■ **WORK REQUEST**: Locate every line in the listing below that contains the word "pose" and copy each of those lines.

■ **DATA EXTRACT**:
______

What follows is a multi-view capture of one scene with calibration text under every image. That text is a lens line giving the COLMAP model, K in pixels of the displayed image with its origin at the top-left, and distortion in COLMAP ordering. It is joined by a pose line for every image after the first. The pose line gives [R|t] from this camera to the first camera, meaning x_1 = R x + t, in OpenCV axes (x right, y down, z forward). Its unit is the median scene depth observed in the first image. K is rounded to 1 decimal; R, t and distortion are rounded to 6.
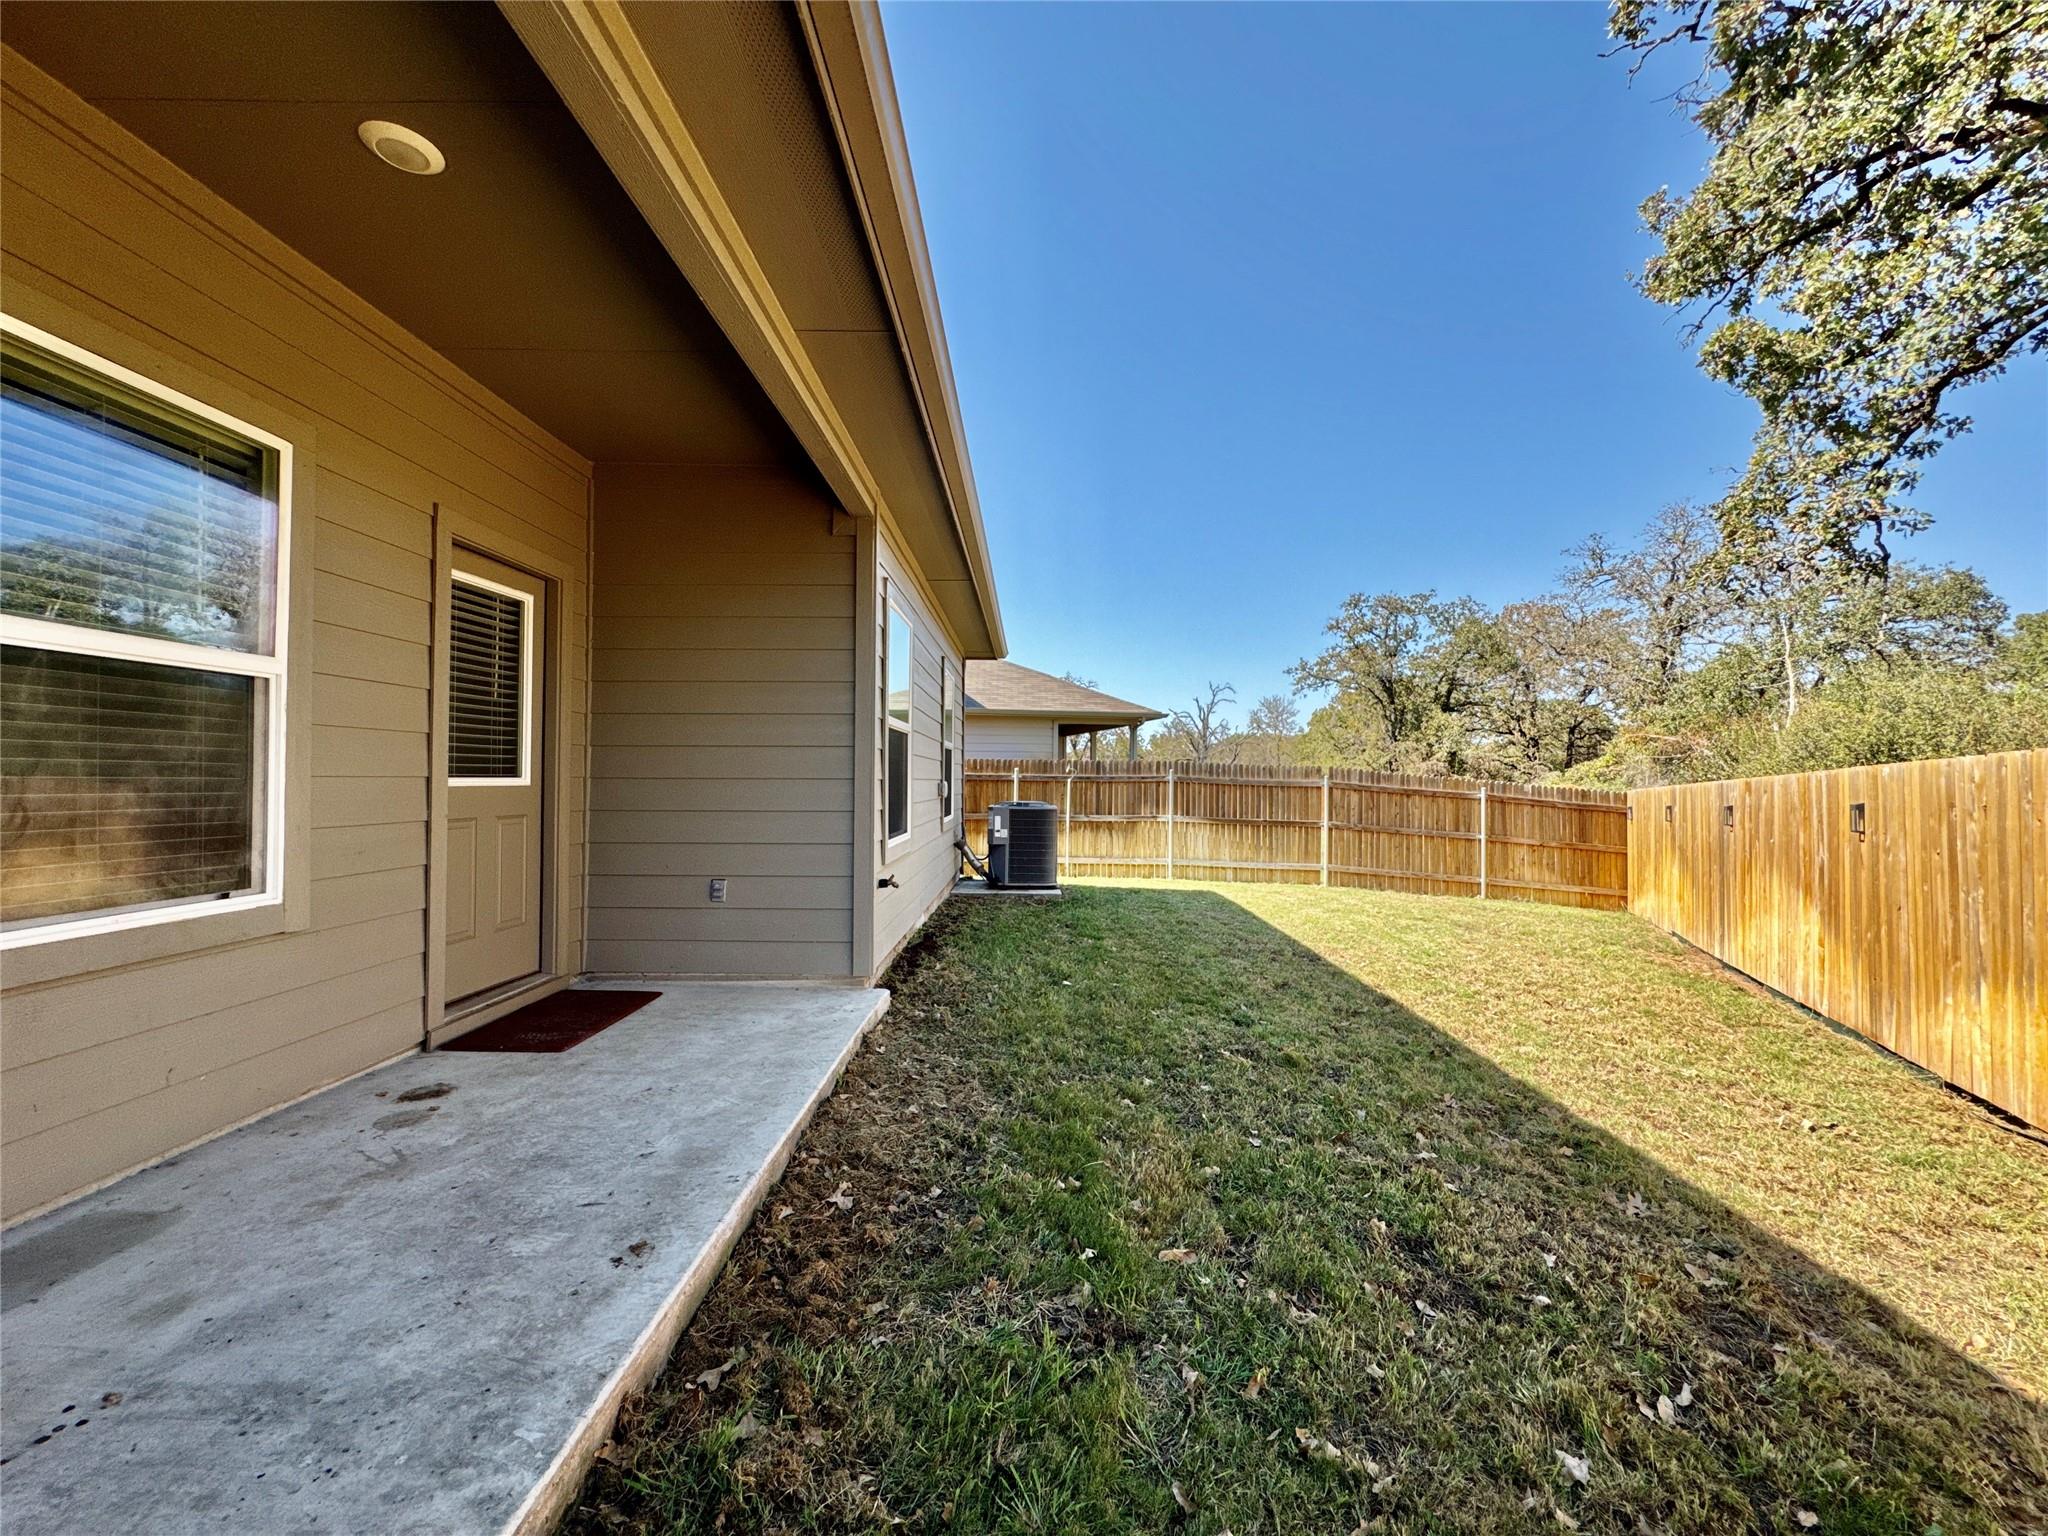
lens RADIAL K [[815.0, 0, 1026.0], [0, 815.0, 770.0], [0, 0, 1]] dist [-0.005133, 0.000669]
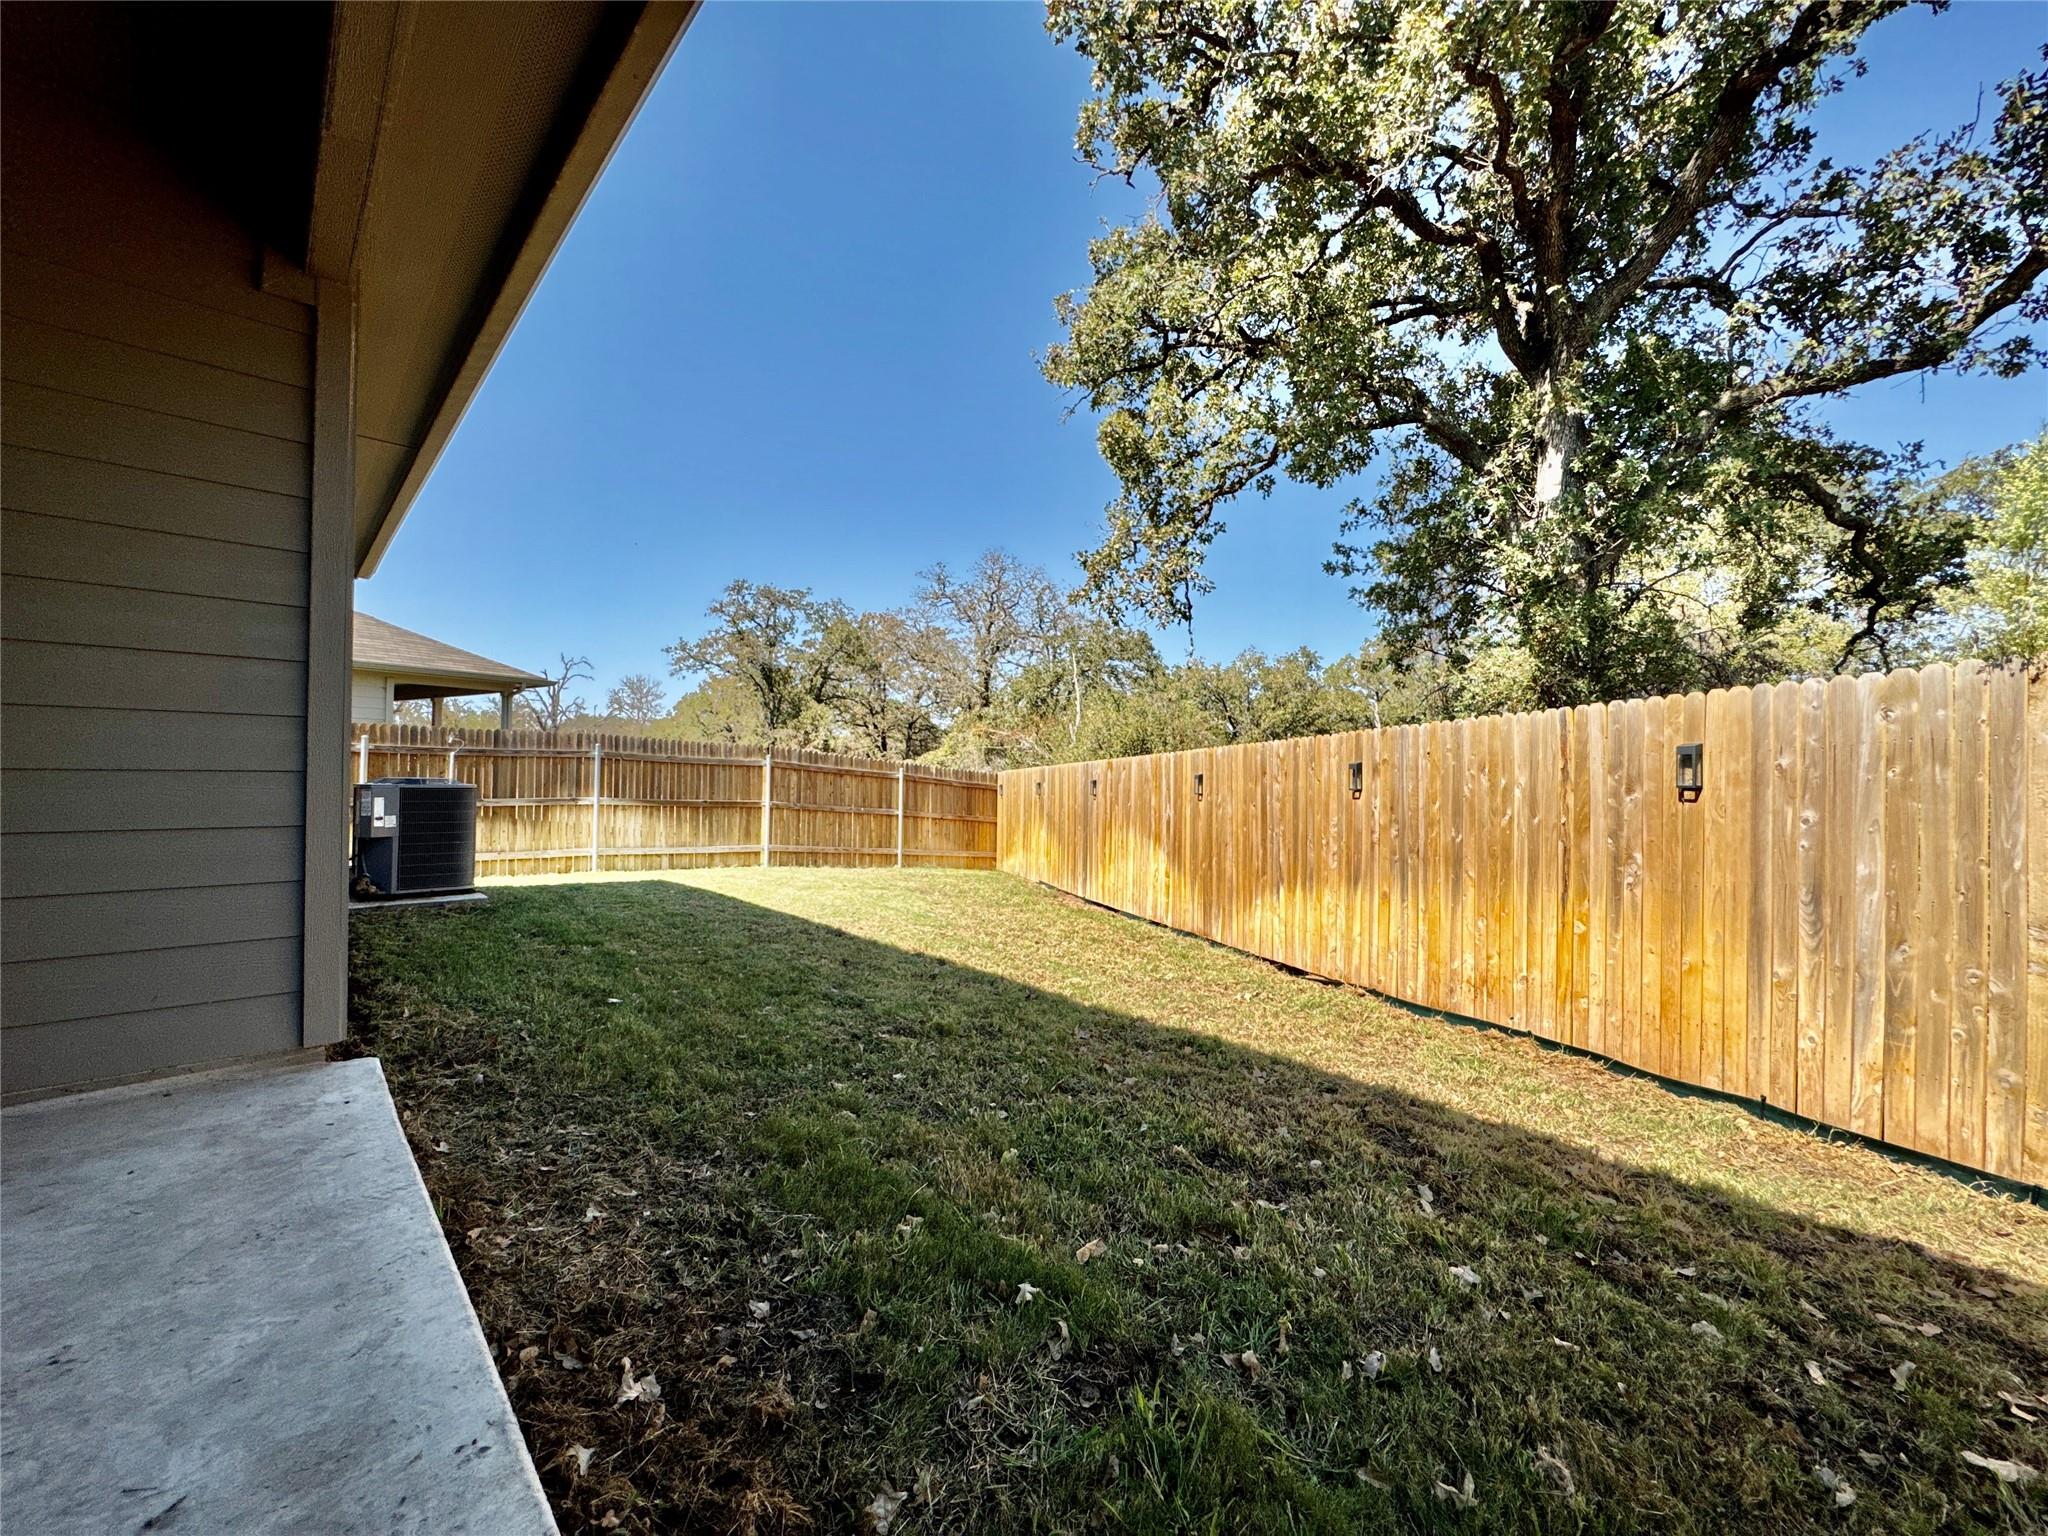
lens RADIAL K [[815.0, 0, 1026.0], [0, 815.0, 770.0], [0, 0, 1]] dist [-0.005133, 0.000669]
pose [[0.725901, 0.008079, 0.687752, -0.112842], [-0.018311, 0.999804, 0.007581, 0.016854], [-0.687556, -0.018096, 0.725906, 0.098941]]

______

■ **YOUR RESPONSE**:
What follows is a multi-view capture of one scene with calibration text under every image. That text is a lens line giving the COLMAP model, K in pixels of the displayed image with its origin at the top-left, and distortion in COLMAP ordering. It is joined by a pose line for every image after the first. The pose line gives [R|t] from this camera to the first camera, meaning x_1 = R x + t, in OpenCV axes (x right, y down, z forward). Its unit is the median scene depth observed in the first image. K is rounded to 1 decimal; R, t and distortion are rounded to 6.
pose [[0.725901, 0.008079, 0.687752, -0.112842], [-0.018311, 0.999804, 0.007581, 0.016854], [-0.687556, -0.018096, 0.725906, 0.098941]]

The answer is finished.